_THINGS TO DO_:
1: According to the article on HNA's move into banking, roughly how much did the owner of Hainan Airlines sign in deals last year?
2: In the article on HNA's move into banking, switch "scrutiny" to "oversight" and give everything from "services globally as" down to "States and Europe.".
3: Continue the article on HNA's move into banking from the point where it stops.

_TEXT PROVIDED_:

◇ ◇ ◇ ◇ ◇ ◇ ◇

With an eye on China's cash, HNA turns from hotels to banks

Matthew Miller and Julie Zhu

* HNA expects strong demand for wealth management

* Sees financials as natural extension of current business

* Reflects broader push by China into financial services

BEIJING/HONG KONG, March 10 (Reuters) - After a spending

spree stretching from hotels to electronics distribution in

2016, Chinese conglomerate HNA Group says it is now investing in

financial services, betting on asset managers and consumer

finance for growth at home and overseas.

The owner of Hainan Airlines Co inked about $20

billion in deals last year, snapping up a stake in Hilton Hotels

and investing in catering and logistics firms - spending that

raised concerns the group was borrowing too heavily and

spreading itself too thinly.

With more than $100 billion in assets, investments this year

have included a hedge fund platform, a New Zealand lender and a

3 percent stake in Deutsche Bank.

The moves reflect a broader push by China into financial

services globally as Beijing encourages its corporate sector to

expand overseas, although they face increased regulatory

scrutiny in the United States and Europe.

More than a dozen Chinese firms - not all with financial

background - are scouting for financial sector targets from

Portugal to New York, the Asia head of financial sector M&A with

a European bank in Hong Kong said. HNA is among those leading

the charge.

◇ ◇ ◇ ◇ ◇ ◇ ◇

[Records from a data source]
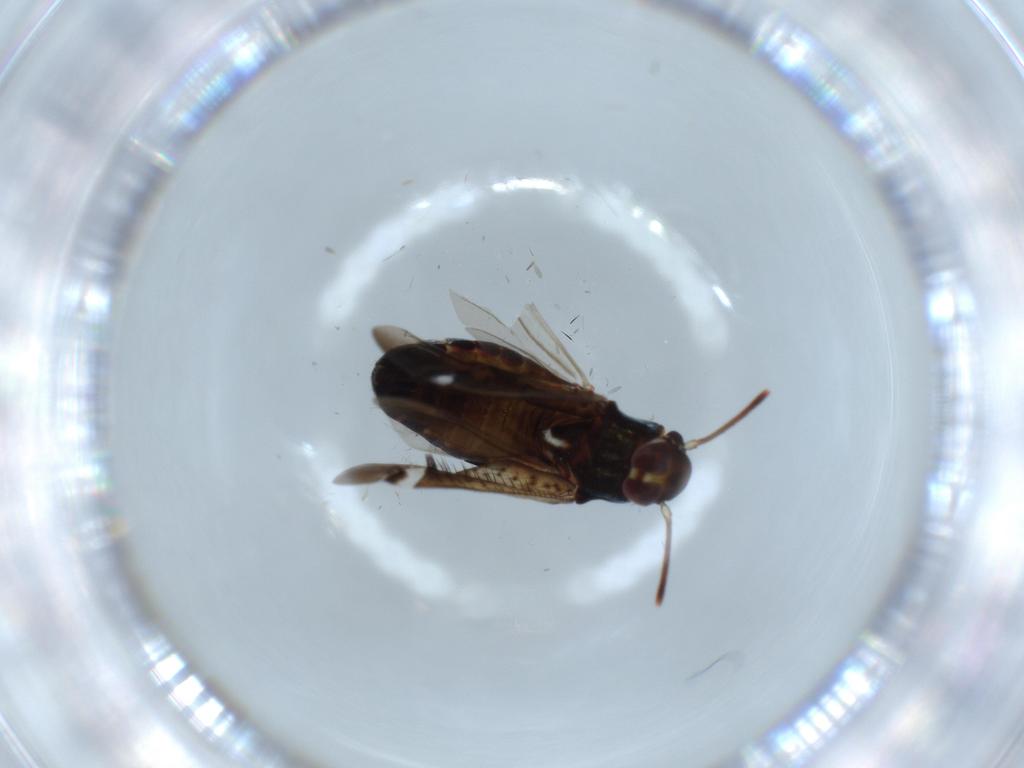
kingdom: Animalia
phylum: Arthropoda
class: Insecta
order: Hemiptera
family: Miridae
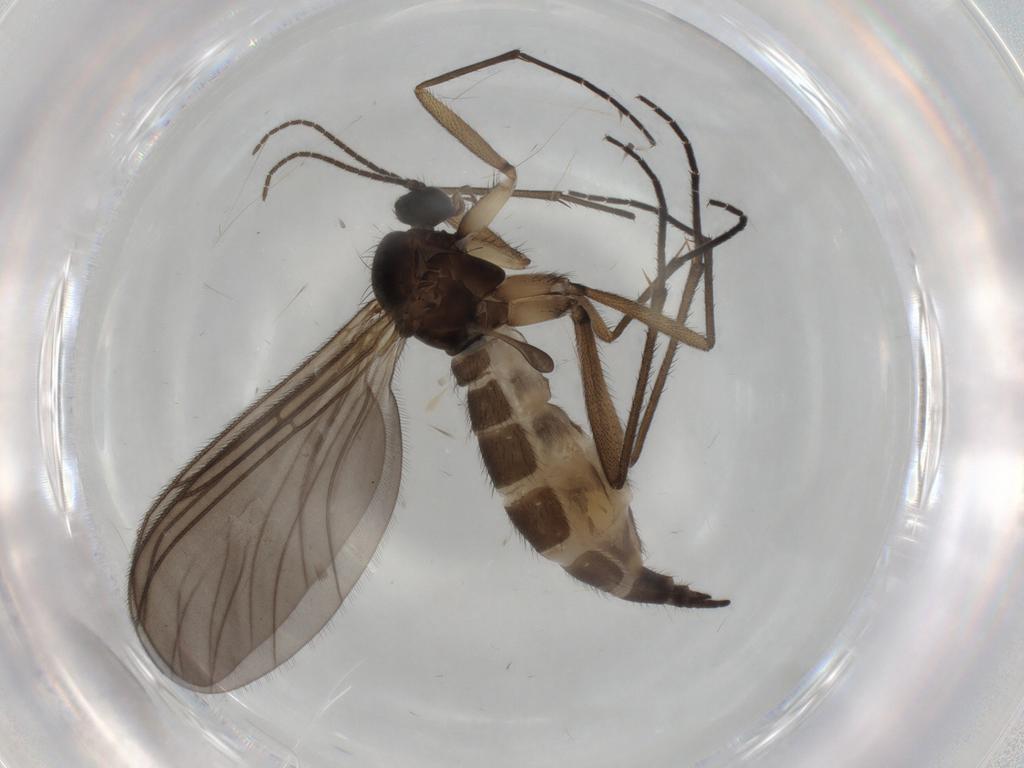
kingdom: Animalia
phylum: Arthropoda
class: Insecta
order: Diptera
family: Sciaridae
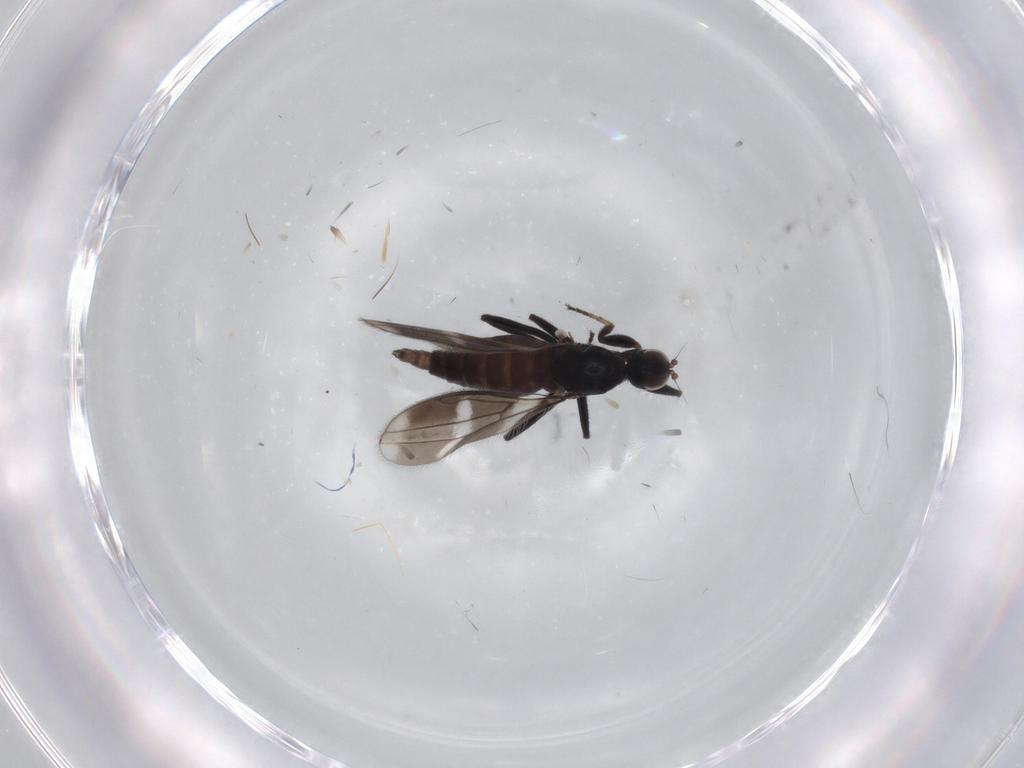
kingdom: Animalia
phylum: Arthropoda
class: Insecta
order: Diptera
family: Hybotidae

◇ ◇ ◇ ◇ ◇ ◇ ◇

_THE RESPONSES_:
1: About $20 billion.

2:
services globally as Beijing encourages its corporate sector to

expand overseas, although they face increased regulatory

oversight in the United States and Europe.

3:
"We know the demand for wealth management is going to be

very strong," Guang Yang, the chief investment officer of HNA

Capital, the group's financial arm, told Reuters.

"We have a very large customer base, frequent flyers and

people staying in our hotels," he said, a readymade client list.

A person familiar with HNA strategy said the group saw

financial services - particularly asset management - as a

natural extension of its aviation and logistics businesses:

first it moved people, then freight and now cash.

"As the Chinese are getting wealthier and their demand for

investment opportunities grows, the ability to manage assets on

a global basis will (be important and) a good business to get

into early," this person said, declining to be identified in the

absence of permission to talk to the media.


China's domestic asset management industry has ballooned in

recent years, with the country's 108 fund managers, 12 qualified

securities firms and one qualified insurer overseeing mutual

fund assets alone worth 9.2 trillion yuan ($1.34 trillion) at

the end of 2016, according to the Asset Management Association

of China.

Financial services produced almost a fifth of group

operating revenue and more than a quarter of gross profit in

2015, an HNA Group bond prospectus showed in September.

The unlisted group does not publish up-to-date financial

figures. The prospectus showed long-term borrowing had increased

more than 40 percent from a year earlier to $28.25 billion.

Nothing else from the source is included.